## Dataset extract
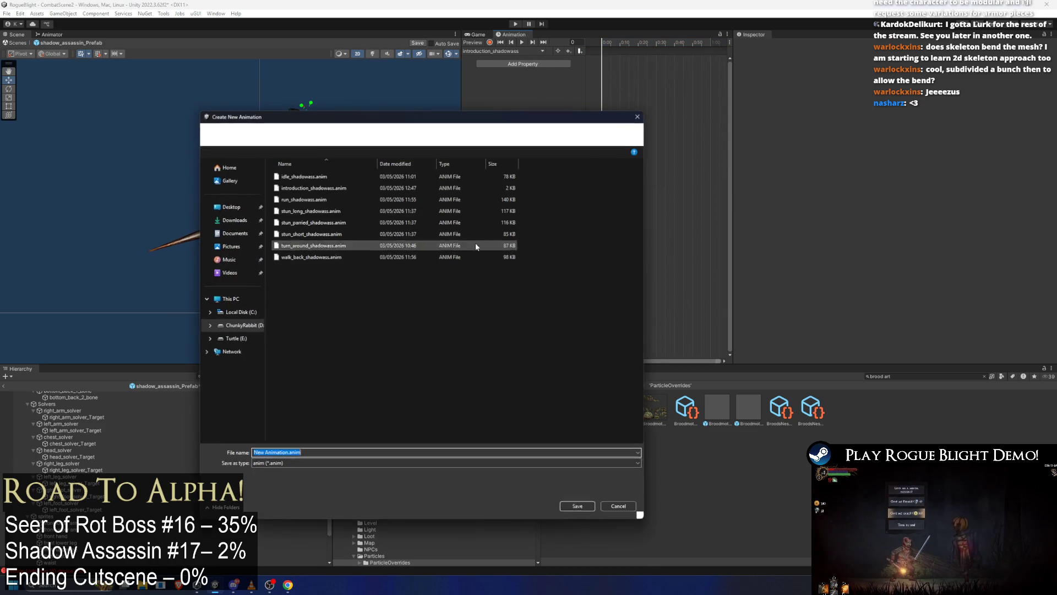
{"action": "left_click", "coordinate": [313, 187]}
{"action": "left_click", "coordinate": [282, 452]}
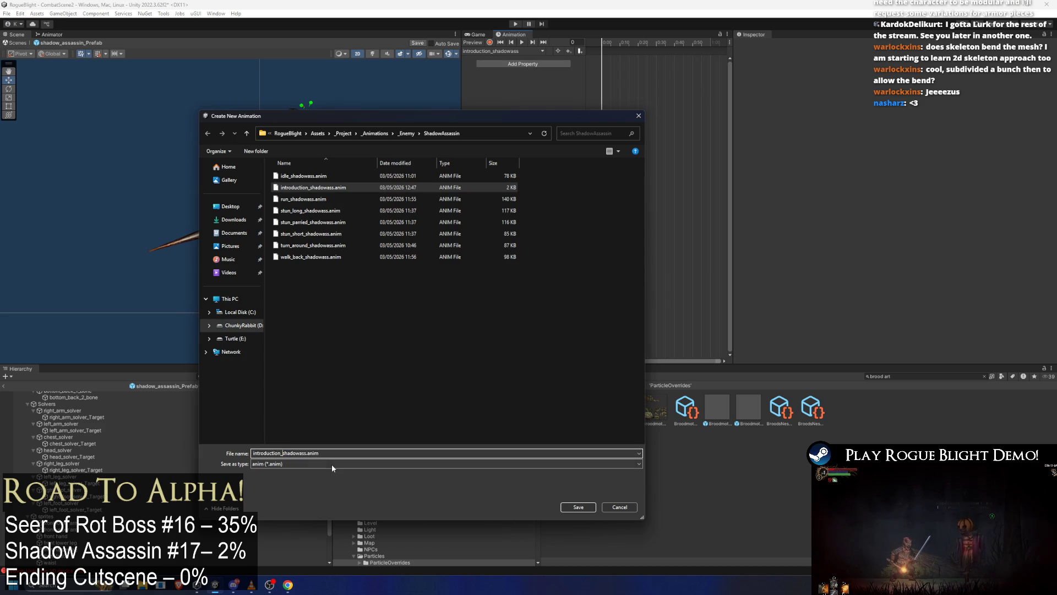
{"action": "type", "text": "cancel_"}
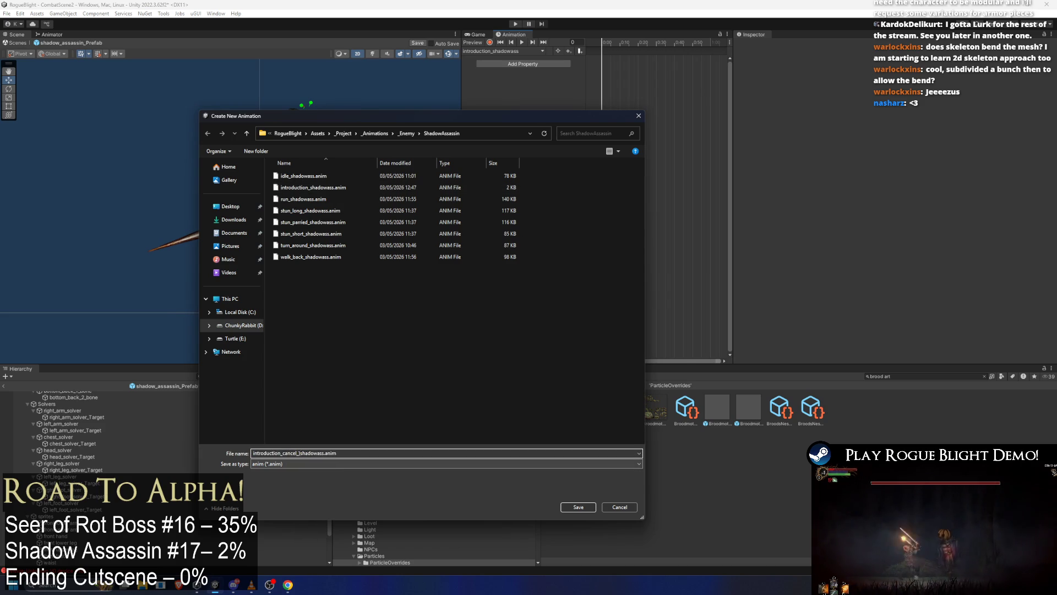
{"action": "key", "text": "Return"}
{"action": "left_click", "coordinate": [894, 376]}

## What the task asks
Write out the material above without changing a word, and skip any picture.

## Solution for this task
{"action": "left_click", "coordinate": [313, 187]}
{"action": "left_click", "coordinate": [282, 452]}
{"action": "type", "text": "cancel_"}
{"action": "key", "text": "Return"}
{"action": "left_click", "coordinate": [894, 376]}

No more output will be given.